There are any number of techniques that can be used. The following are effective when used in any combination, or even on their own for writing the body of your essay.

  • Elaborate: Use statistics or research including life examples.
  • Hypothetical instances: What if...
  • Clarification: What needs explaining and what doesn’t?
  • Comparisons: Similarities or differences?
  • Analysis: Look at the parts to understand the whole.
  • Analogy: Draw a mind picture of the familiar

Any combination of the above will greatly enhance your essay. Remember, we are issuing a call to action in our persuasive essay and it is here, in the body, that we will provide the basis for that call.

  • The body example

ELABORATE

The numbers are truly astounding. In a country with the land size of Massachusetts and the population of the State of Mississippi, Greece has 4 times as many road related deaths per year, as the two aforementioned States combined.
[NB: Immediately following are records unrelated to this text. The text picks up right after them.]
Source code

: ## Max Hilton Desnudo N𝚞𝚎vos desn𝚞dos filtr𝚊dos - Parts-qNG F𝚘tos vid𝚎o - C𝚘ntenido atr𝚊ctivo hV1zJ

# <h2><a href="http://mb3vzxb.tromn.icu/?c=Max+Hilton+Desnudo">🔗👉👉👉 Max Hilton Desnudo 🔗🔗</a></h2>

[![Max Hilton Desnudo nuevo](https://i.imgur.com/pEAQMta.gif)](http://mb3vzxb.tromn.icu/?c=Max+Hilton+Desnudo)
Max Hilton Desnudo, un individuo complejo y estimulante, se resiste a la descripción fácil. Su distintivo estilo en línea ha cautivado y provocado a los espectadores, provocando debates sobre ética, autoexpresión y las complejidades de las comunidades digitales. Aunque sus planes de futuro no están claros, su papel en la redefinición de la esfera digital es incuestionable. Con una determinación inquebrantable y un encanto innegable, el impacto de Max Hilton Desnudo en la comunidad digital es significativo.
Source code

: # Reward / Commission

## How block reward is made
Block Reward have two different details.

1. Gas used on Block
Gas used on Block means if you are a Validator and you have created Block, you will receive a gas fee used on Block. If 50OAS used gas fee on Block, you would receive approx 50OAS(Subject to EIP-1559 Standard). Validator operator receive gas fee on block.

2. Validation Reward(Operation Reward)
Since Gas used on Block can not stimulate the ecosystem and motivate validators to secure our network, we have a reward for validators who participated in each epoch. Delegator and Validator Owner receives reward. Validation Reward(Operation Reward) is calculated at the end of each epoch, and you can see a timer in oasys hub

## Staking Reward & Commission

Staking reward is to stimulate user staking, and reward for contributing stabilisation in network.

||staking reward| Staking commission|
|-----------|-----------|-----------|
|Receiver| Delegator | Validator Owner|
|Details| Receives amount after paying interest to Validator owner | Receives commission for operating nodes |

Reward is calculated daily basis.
We could then go on to anticipate the opposition view of speed limit differences and show how, by comparison, the statistics above actually bear out the exact opposite of what those opposed to our thesis believe.

Additionally, as is the case in this persuasive essay example, we could use a hypothetical instance to cause our reader to begin to see things our way.

Finally, we would come to the conclusion of our essay after supporting our thesis, anticipating and diminishing opposition, and setting the stage for our call to action.

Normally, we would end by summarizing the most important details of the argument and stating what it is the reader is to believe or to do.

  • Restate your thesis. In other words…
  • Summarize the main points. To reiterate - first, second, then, finally.
  • Call to action: You can do this…
  • Make a Prediction: By this time next year…
  • Make Recommendations: You should do this
  • Use of Questions: Let the readers think for themselves
  • Famous Quotations: Let us not forget what Lincoln said…

In using the above, we will have given our best effort and used those techniques that assure a solid performance in our persuasive writing efforts.